Slow memory, where I was and who was with me, or who’d been with me when I left her, when I went away. I opened my eyes and she was there still, Janice smiling at me, close enough to blur; and my head was skewed awkwardly sideways on my shoulder and my mouth was open and the stubble on my chin felt wet where it pressed against my jacket, where I must have been dribbling in my sleep.
Brilliant, Ben. Even the hypersmart prattle would have been preferable to this, drooling and probably snoring also, while she did what was needful. God, what a picture I must have made, no wonder she was smiling...
I eased my head up against a stab of pain in my twisted neck, grunted, dragged a hand across my chin. “Sorry. Sorry, Jan, I...”
“It’s all right. We’ve got doughnuts.”
“What?” I tried to scramble up, dizzy and stupid still; she laughed, and her hands on my shoulders had no trouble holding me down.
“Not black ones. Doughnuts with jam in. Coffee too, and burgers...”
I stared round wildly, uncomprehending; and saw little cousin Christa standing in the doorway with a tray in her hands, steam rising about her.
o0o
Ordinarily I hate eating just after I’ve woken up. Dunno how far back that actually goes—way back to baby maybe, something my mother did to me, a good yawn interrupted by a vast choking leaking nipple, who knows?—but I can date it certainly to a well-established antipathy ten years ago. Sunday afternoons, Dad would come banging in from the pub yelling for his lunch; Mum would have everything ready; she’d send Hazel upstairs to fetch me.
Who would be still in bed, still sleeping, hiding from the grisly twin realities of family life and a Sunday teenage hangover. Who would be thumped awake by my darling twin; stood over while I clambered into Saturday night’s drinking clothes, the first my bleary eyes could find on the bedroom floor; dragged down to face roasted meats and boiled vegetables in insistent profusion while my mouth still felt as slimed and foul as if I’d been licking fresh cowpats all night, while my head throbbed to the beat of a mistimed diesel and my brain spasmed and flinched inside my skull, while my stomach lurched in counterpoint and sent burning acid reminders up to my gullet. Every Sunday, this; and was it any wonder if I’d picked up a wee phobia about food and the proper times for ingesting it? I liked half an hour at least between dream and diet, though double that was better. And I had to have clean teeth and a damp towel, I had to have scrubbed off the clagginess of sleeping, inside and out...

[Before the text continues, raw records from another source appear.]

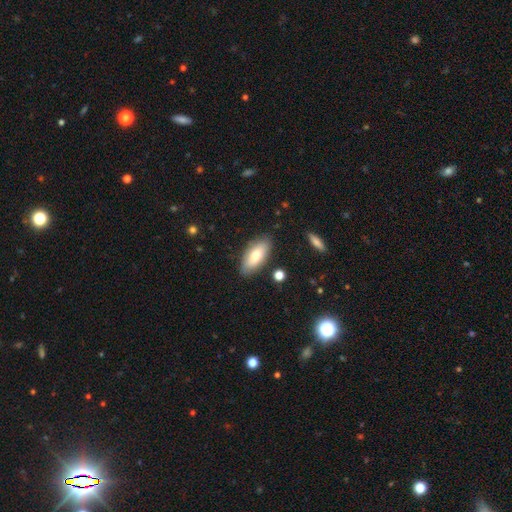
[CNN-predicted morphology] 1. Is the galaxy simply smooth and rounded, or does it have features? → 77% smooth, 18% featured or disk, 6% star or artifact.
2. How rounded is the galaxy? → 86% in between, 12% cigar-shaped, 2% round.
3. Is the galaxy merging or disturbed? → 82% none, 13% minor disturbance, 3% major disturbance, 2% merger.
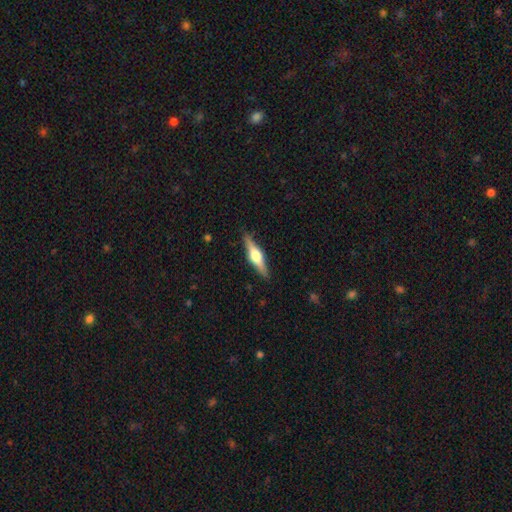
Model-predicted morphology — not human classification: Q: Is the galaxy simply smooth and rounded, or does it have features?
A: featured or disk — 71%.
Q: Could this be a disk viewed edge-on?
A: yes — 97%.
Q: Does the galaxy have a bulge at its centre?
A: rounded — 93%.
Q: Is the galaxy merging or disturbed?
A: none — 90%.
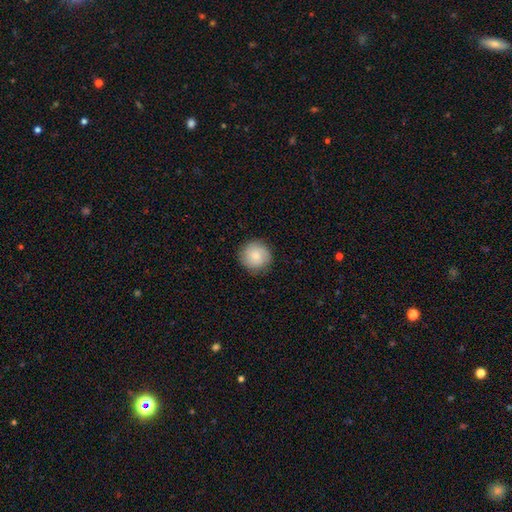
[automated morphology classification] This appears to be a smooth galaxy with no disk features (78%) that is round (94%). Merging: none (87%).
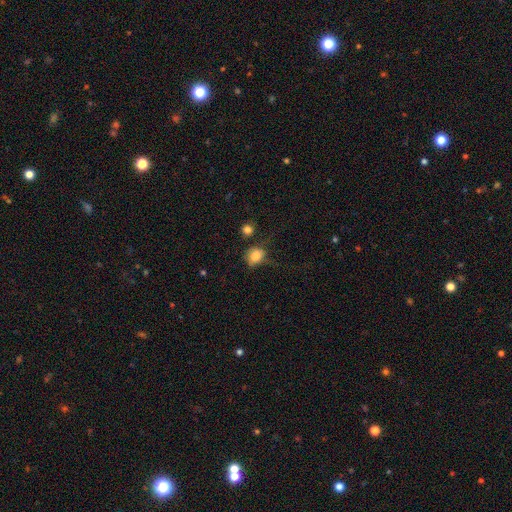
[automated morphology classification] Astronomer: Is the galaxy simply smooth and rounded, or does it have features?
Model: smooth — 80%.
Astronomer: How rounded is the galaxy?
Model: round — 58% (runner-up: in between, 41%).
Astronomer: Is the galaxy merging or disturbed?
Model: none — 48% (runner-up: minor disturbance, 29%).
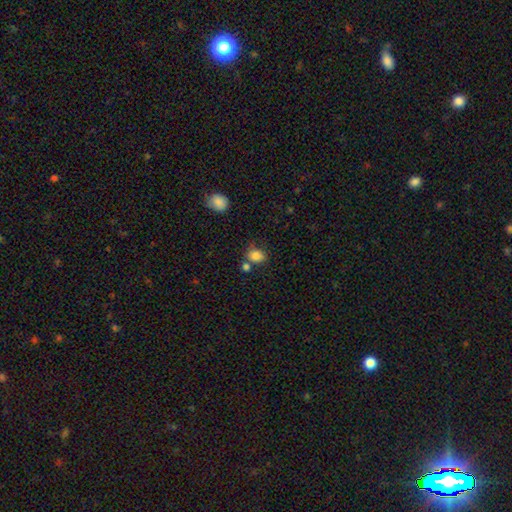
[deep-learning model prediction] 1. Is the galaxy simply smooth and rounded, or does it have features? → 83% smooth, 10% star or artifact, 6% featured or disk.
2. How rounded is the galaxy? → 50% round, 49% in between, 1% cigar-shaped.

And that applied to a midday doze as much as a night’s virtuous slumber, but it didn’t apply today. Janice woke me, showed me food; and oh I was starving, I was there and able for it, I’d have jumped up and snatched the tray from little scared Christa if Jan hadn’t been holding me down still.

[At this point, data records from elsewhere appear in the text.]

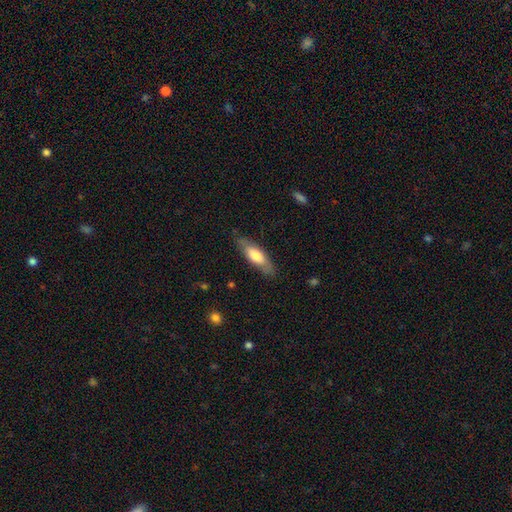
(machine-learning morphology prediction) Smooth or featured: smooth — 64% (featured or disk — 31%)
How rounded: in between — 53% (cigar-shaped — 45%)
Merging: none — 81% (minor disturbance — 14%)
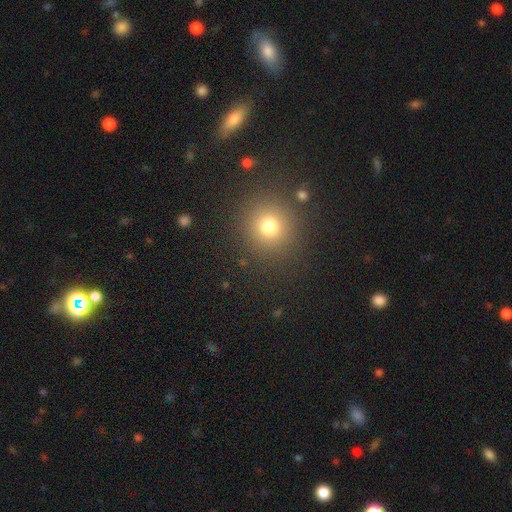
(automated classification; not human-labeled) Overall: smooth (59%; star or artifact 34%). How rounded: round (92%). Merging: none (90%).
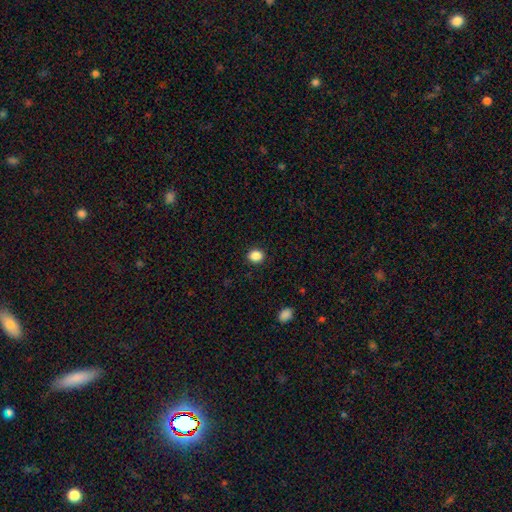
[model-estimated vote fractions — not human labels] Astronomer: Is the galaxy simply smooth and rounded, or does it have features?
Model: smooth — 87%.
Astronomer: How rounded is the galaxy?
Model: round — 69%.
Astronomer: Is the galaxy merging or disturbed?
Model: none — 91%.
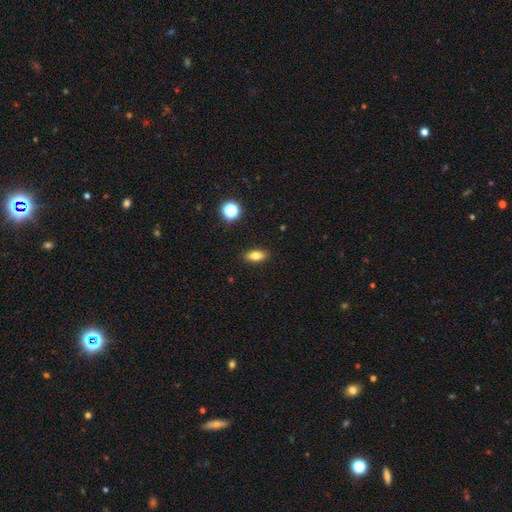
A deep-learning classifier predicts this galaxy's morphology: smooth_or_featured: smooth (p=0.79) [alt: featured or disk p=0.11]
how_rounded: in between (p=0.83) [alt: cigar-shaped p=0.10]
merging: none (p=0.89) [alt: minor disturbance p=0.08]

“You stay there,” she said, “I’ll pass you.”
And did: a skinny mean burger in a soggy white bun, lashings of ketchup that wasn’t Heinz by a distance, not even a copy of a copy, but did she, did either of those girls hear me complaining? They did not. All they’d have heard if they’d been listening was the tearing and gulping sounds of a predator not equipped for chewing. Christa was listening, maybe. At any rate, she did seem to be watching; Janice was attending to her own appetite. She might have been, oh, say half as hungry as me? Which made her ravenous, lupine, slow only in comparison.
Christa might have borne the tray aloft, but Jamie had seen to the loading of it. On that I would have laid whatever fortune I could lay my hands upon. Three burgers each, a pile of doughnuts for afters, chocolate bars and biscuits and a pint of coffee per person. Amazing that wee skinny Christa could even carry so much....
Often I’m slow, just then I was slower in everything but eating. It took me a shocking time to register that there was something odd going on here, that Christa having brought the trough to the pigsty should still be standing there, tray in hands, watching us consume. Waiting for the empties, perhaps? What, cardboard plates and polystyrene beakers? I didn’t think so.
She hadn’t said a word since I’d woken, and whenever I looked at her she darted her eyes away; but by definition that meant that whenever I wasn’t looking, she was looking at me. And checking back, the first thing I’d thought about her, I thought she looked scared; and I did still think so.
Not scared of me, surely, not that? Because she’d seen me tear the causeway up? Nah, she’d been around Macallan men all her life. Unless she was scared of us all, constantly, permanently.
But I didn’t believe that either, I’d seen her happy enough. As good as it gets, at least, for the female of this particular sub-species.
“Chrissie?”
She jumped, stiffened, somehow seemed to glance up at me even though I was sitting a metre below her eyeline, almost seemed to salute. “Yes, Ben?”
“You lot all right down there, are you? Nice and comfy, lots of food?”
“Yes, we, we’re fine, Ben. Benedict.”
“Just Ben, pet. No worries, then, eh?”
“No, no. No worries. We’ve got Jamie, anyway. Only...”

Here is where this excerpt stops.